Search code examples
hadoophive

How to use hive on hdfs?


I have set up Apache Hive environment.

And, I have created a databases named cx like this:

hive>create database cx;
OK
Time taken: 0.32 seconds
hive (default)> show databases;
OK
cx
default
Time taken: 0.032 seconds, Fetched: 2 row(s)
hive (default)>

And when I am using "DESCRIBE DATABASE" command to check the details of database cx.
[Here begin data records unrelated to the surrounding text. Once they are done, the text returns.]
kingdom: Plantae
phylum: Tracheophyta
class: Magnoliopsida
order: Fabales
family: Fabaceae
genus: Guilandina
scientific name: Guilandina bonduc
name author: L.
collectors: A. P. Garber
I found it's store is present on local filesystem :

hive> describe database cx;
OK
cx      file:/user/hive/warehouse/cx.db root    USER
Time taken: 0.038 seconds, Fetched: 1 row(s)
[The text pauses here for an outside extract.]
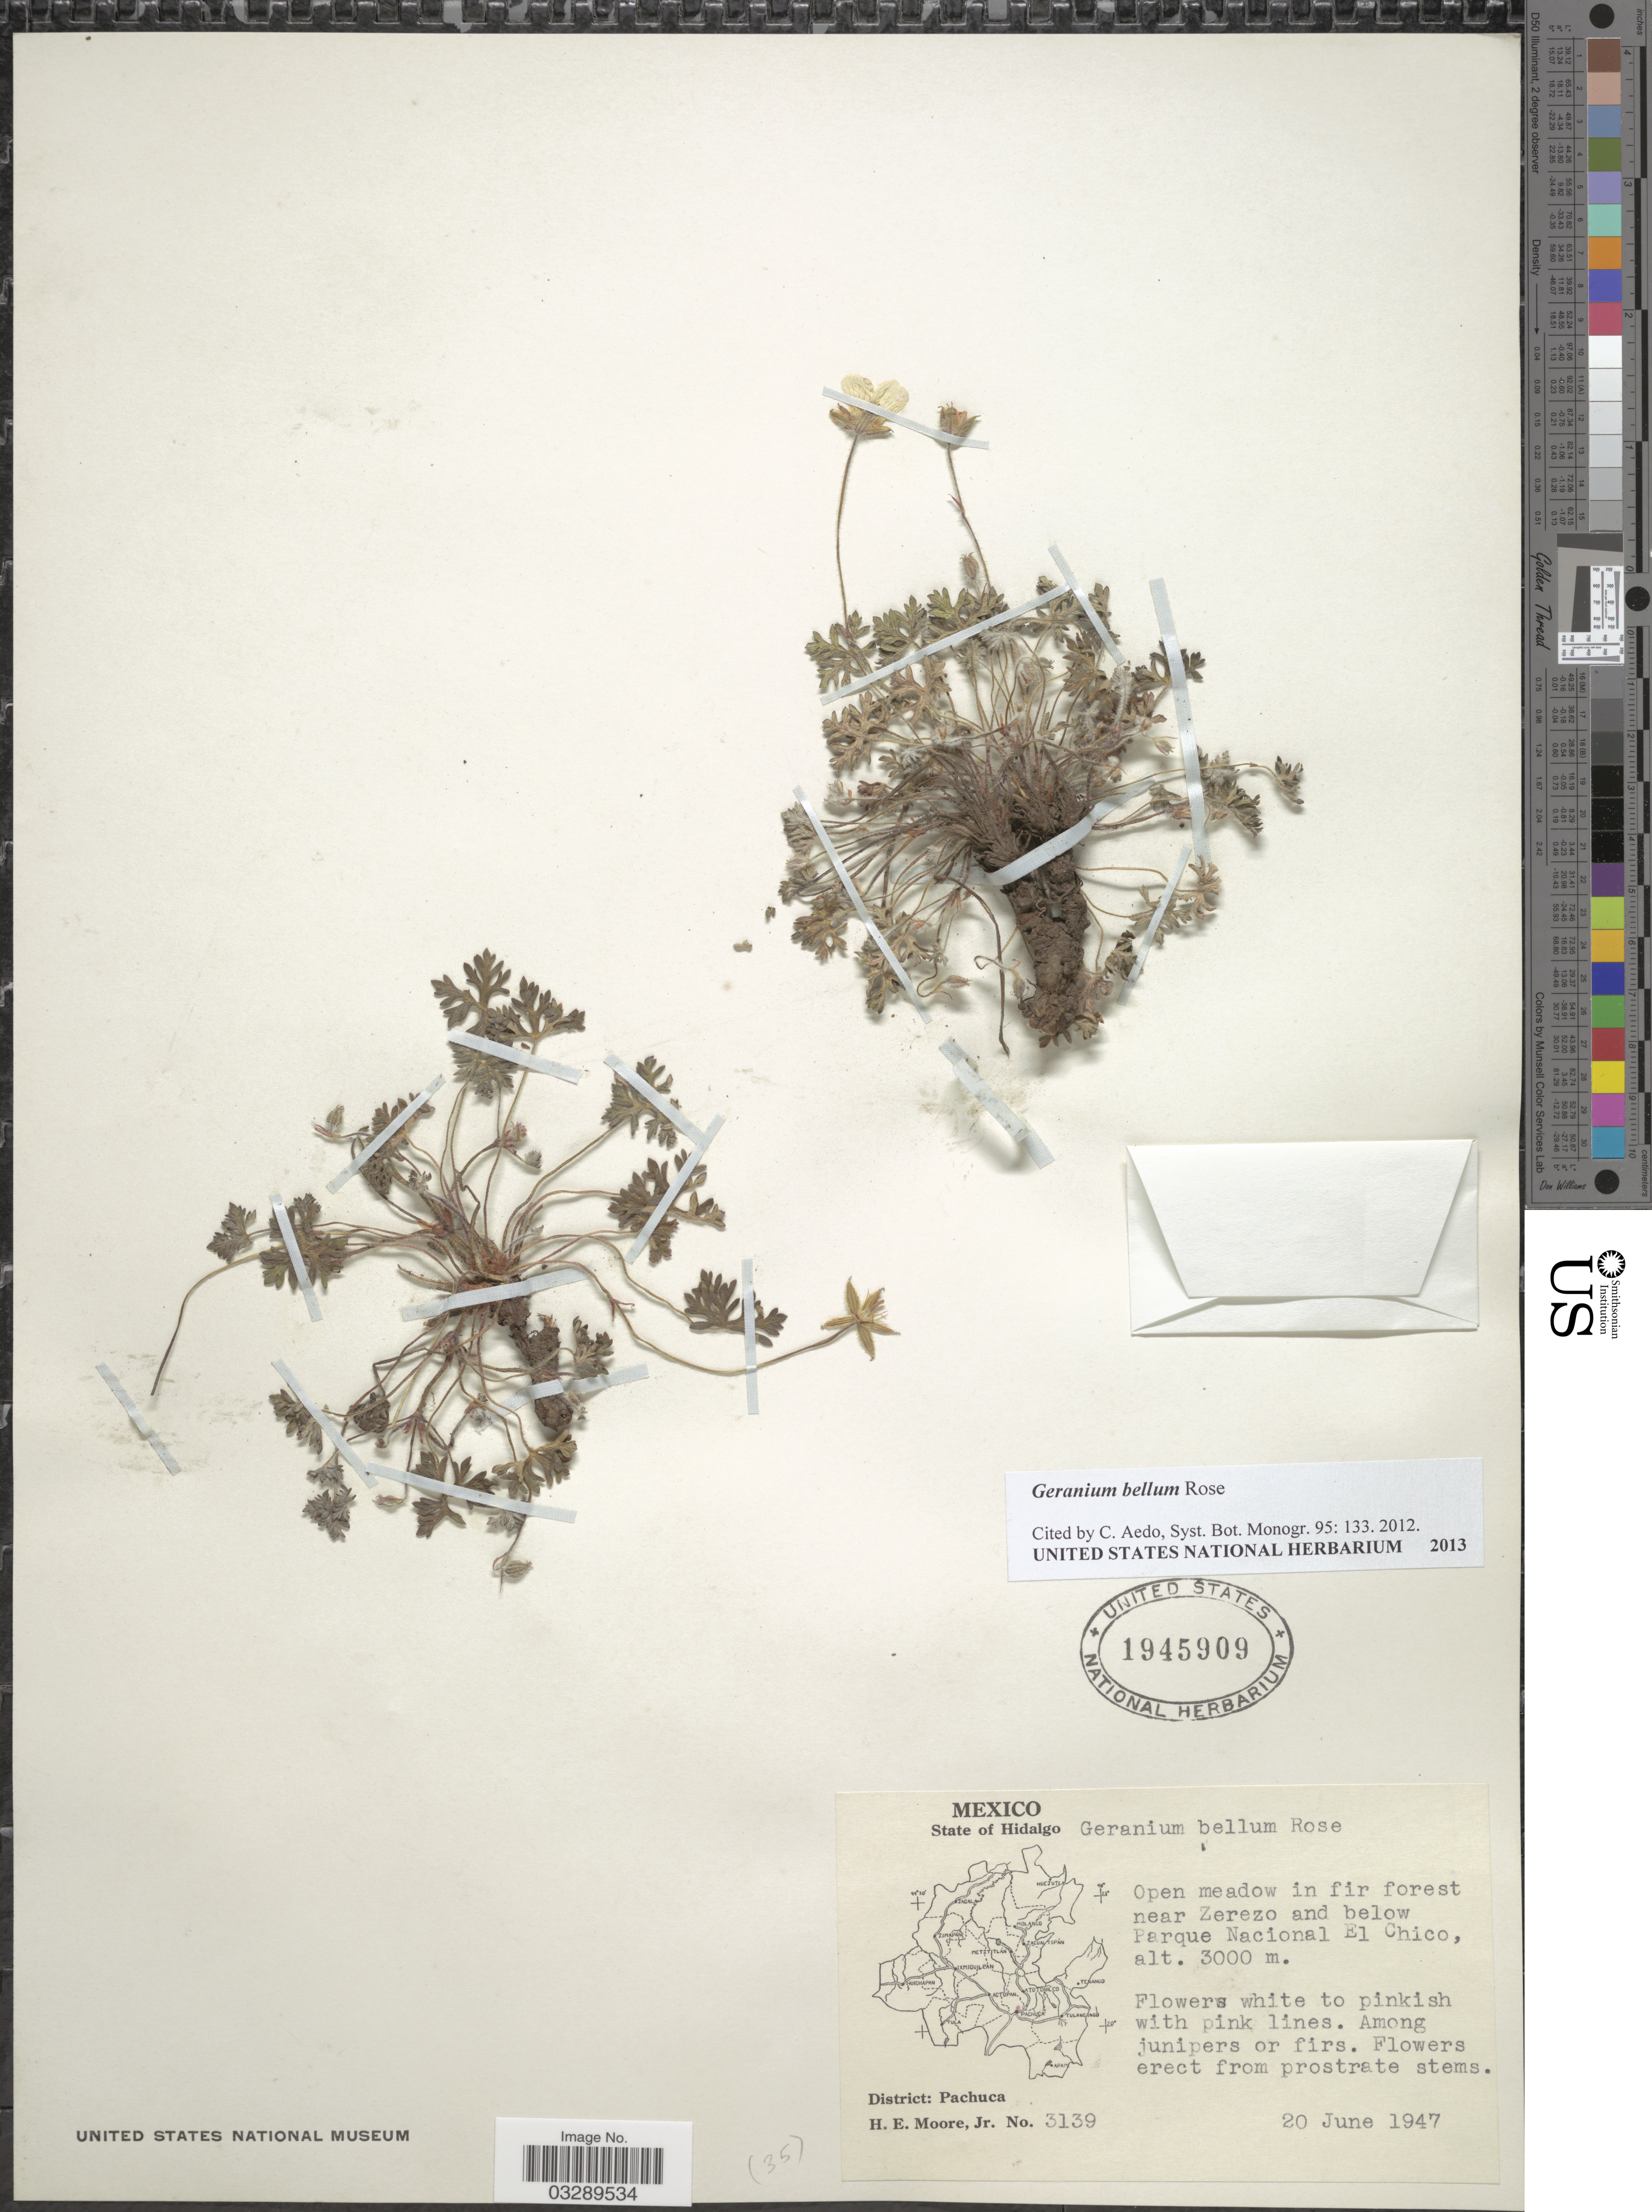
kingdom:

My question is, how to store this database on hdfs?

This is my hive-site.xml settings:

<?xml version="1.0"?>
<?xml-stylesheet type="text/xsl" href="configuration.xsl"?>

<configuration>
  <property>
    <name>hive.metastore.warehouse.dir</name>
    <value>/user/hive/warehouse</value>
    <description>location of default database for the warehouse</description>
  </property>
  <property>
    <name>javax.jdo.option.ConnectionURL</name>
    <value>jdbc:derby:;databaseName=/user/hive/warehouse/metastore_db;create=true</value>
    <description>JDBC connect string for a JDBC metastore</description>
  </property>
</configuration>

This is my .hiverc file:

set hive.cli.print.current.db=true;
set hive.exec.mode.local.auto=true;

Solution

  • Hive is Meta Service layer on top of Hadoop i.e., HDFS/HBase.

    Hive doesn't store the actual data, the actual data is stored in HDFS or NoSQL stores like HBase/Cassandra.

    Hive is a table management/relational view to HDFS data. So actual data sits in HDFS and metadata i.e., database name, table name, view name etc.. are stored in Hive using Hive Metastore.

    Hive databases are directories in HDFS with .db extension. The location of all the database directories is warehouse location in HDFS i.e., /user/hive/warehouse (hive.metastore.warehouse.dir).

    So we create database using Hive, Hive internally creates a directory in HDFS and maps this directory to database name in Hive metadata.